After 24 hours of racing, it was the #8 Toyota of Kazuki Nakajima, Fernando Alonso and Sebastien Buemi which took the 2018 Le Mans 24 Hours victory ahead of the #7 crew of Kamui Kobayashi, Mike Conway and Jose Maria Lopez with the Japanese manufacturer finally breaking the Le Mans jinx.

After years of trying and fighting against the likes of Audi and Porsche, Toyota manage to have its name on the winning board as Alonso ticked his second box in the Triple Crown quest. The final podium position was sealed by #3 Rebellion Racing of Mathias Beche, Thomas Laurent and Gustavo Menezes.

The #3 only had its sister #1 of Andre Lotterer, Neel Jani and Bruno Senna to fight off who had its race compromised due to its first-lap mishap. In fifth and the last LMP1 runner was #5 CEFC TRSM Racing Manor of Mark Simpson, Charles Robertson and Leo Roussel.

The finished 42nd overall after a heartbreaking end to the #11 SMP Racing of Vitaly Petrov, Jenson Button and Mikhail Aleshin when their engine failed upon their recovery drive due to an early sensor troubles.

The LMP2 class was bossed all-through by the #26 G-Drive Racing Oreca driven by Jean-Eric Vergne, Roman Rusinov and Andrea Pizzitola to take class victory by a massive two laps advantage over the #36 Signatech Alpine of Nicolas Lapierre Pierre Thiriet and Andrea Negrao.

After troubles to multiple cars who were fighting early for podium places, it was the #39 Graff-SO24 Oreca of Vincent Capillaire, Jonathan Hirschi and Tristan Gommendy were third from the #28 TDS Racing Oreca of Loic Duval, Matthieu Vaxiviere and Francois Perrodo – they were only 2.539s apart on the finish line.

The #32 United Autosports Ligier of Juan Pablo Montoya, Hugo de Sadeleer and Will Owen were fifth from the #37 Jackie Chan DC Racing Oreca of Jazeman Jaafar, Nabil Jeffri and Weiron Tan fought through to be sixth – the Top 6 LMP2 cars secured an overall Top 10 finish.

GTE-Pro, GTE-Am

The #92 Porsche GT Team of Laurens Vanthoor, Kevin Estre and Michael Christensen dominated all-through as well to win the Pro class finishing 17th overall with the sister #91 of Gianmarina Bruni Richard Lietz and Frederic Makowiecki making it Porsche 1-2.

The #91 had to fend off the Fords towards the end stages but managed to build a decent gap to third placed #68 Ford of Sebastien Bourdais, Joey Hand and Dirk Muller. The #67 Ford of Harry Tincknell, Tony Kanaan and Andy Priaulx also fought its way to fourth.

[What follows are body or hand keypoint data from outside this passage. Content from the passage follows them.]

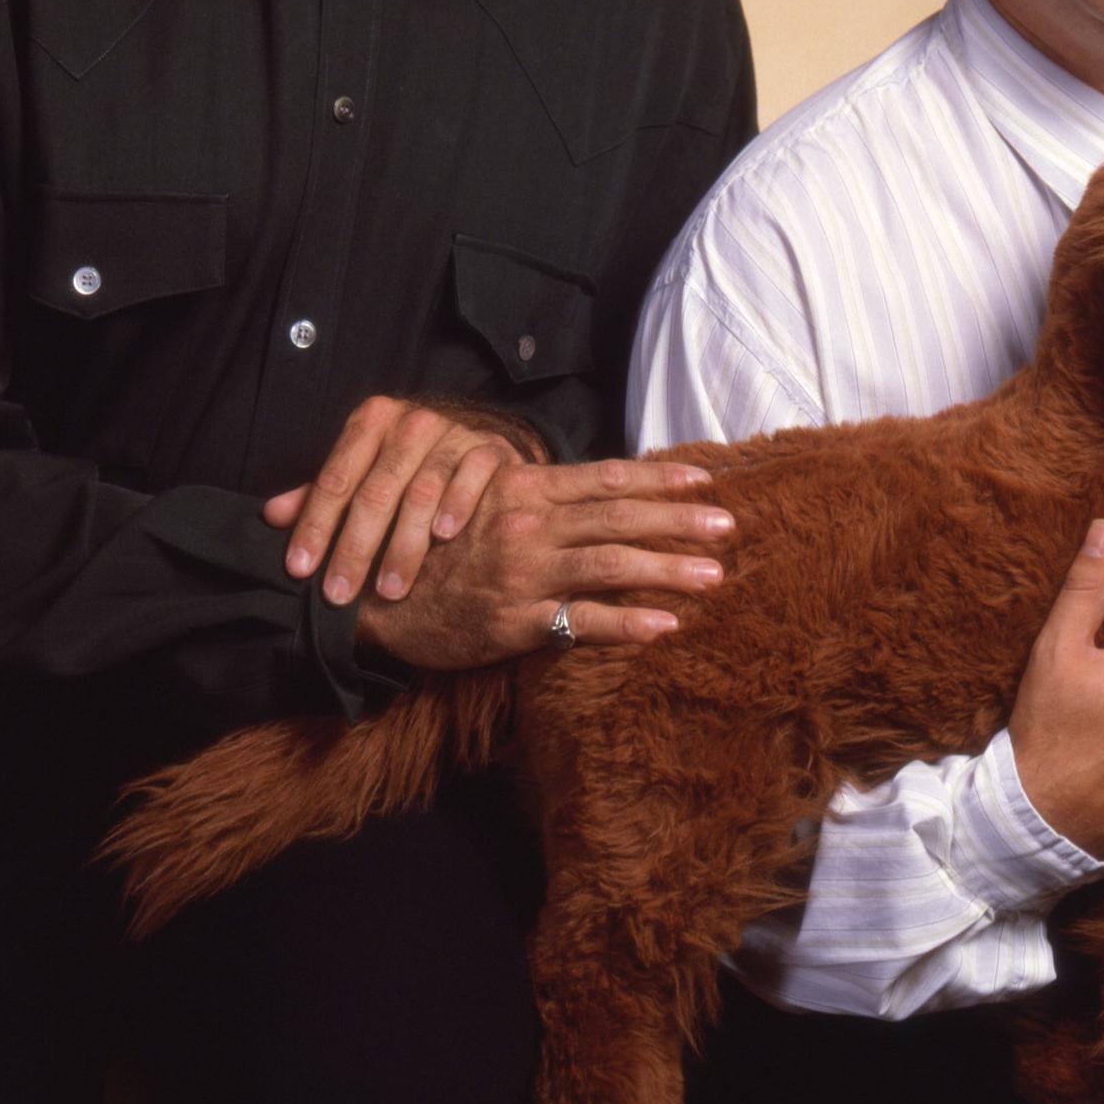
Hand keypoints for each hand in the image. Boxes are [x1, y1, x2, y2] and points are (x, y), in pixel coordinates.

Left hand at [265, 395, 543, 607]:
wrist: (475, 444)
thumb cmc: (407, 464)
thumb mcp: (362, 469)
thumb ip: (321, 493)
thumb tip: (272, 516)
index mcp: (371, 421)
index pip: (335, 479)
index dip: (315, 527)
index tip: (300, 570)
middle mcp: (410, 422)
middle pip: (376, 491)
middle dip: (355, 548)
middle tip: (340, 594)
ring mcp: (452, 433)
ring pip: (421, 492)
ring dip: (404, 545)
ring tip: (390, 589)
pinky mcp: (488, 448)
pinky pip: (471, 477)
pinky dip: (457, 505)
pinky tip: (444, 537)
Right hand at [355, 456, 733, 669]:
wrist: (374, 596)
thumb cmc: (429, 546)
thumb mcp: (478, 503)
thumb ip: (533, 495)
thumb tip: (588, 489)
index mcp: (522, 490)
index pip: (604, 477)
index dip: (657, 476)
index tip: (705, 476)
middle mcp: (528, 525)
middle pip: (619, 518)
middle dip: (679, 521)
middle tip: (729, 524)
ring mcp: (524, 574)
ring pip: (611, 567)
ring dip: (667, 570)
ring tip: (713, 576)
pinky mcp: (514, 622)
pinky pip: (581, 622)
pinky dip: (627, 624)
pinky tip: (666, 627)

Meanwhile, after losing the #63 Corvette Racing, it was the #63 crew of Jan Magnussen, Mike Rockenfeller and Antonio Garcia taking the flag in fifth.

It was a Porsche victory in the GTE-Am class as well with the #77 Dempsey Proton Porsche of Matt Campbell, Julien Andlauer and Christian Ried leading all the way through – even going faster than the Pro class cars.

The #54 Spirit of Race Ferrari of Giancarlo Fisichella, Thomas Flohr and Francesco Castellacci claimed second, recovering well to move itself on the lead lap as the #77 with #85 Keating Motorsports Ferrari of Jeroen Bleekemolen, Ben Keating and Luca Stolz completing the Top 3.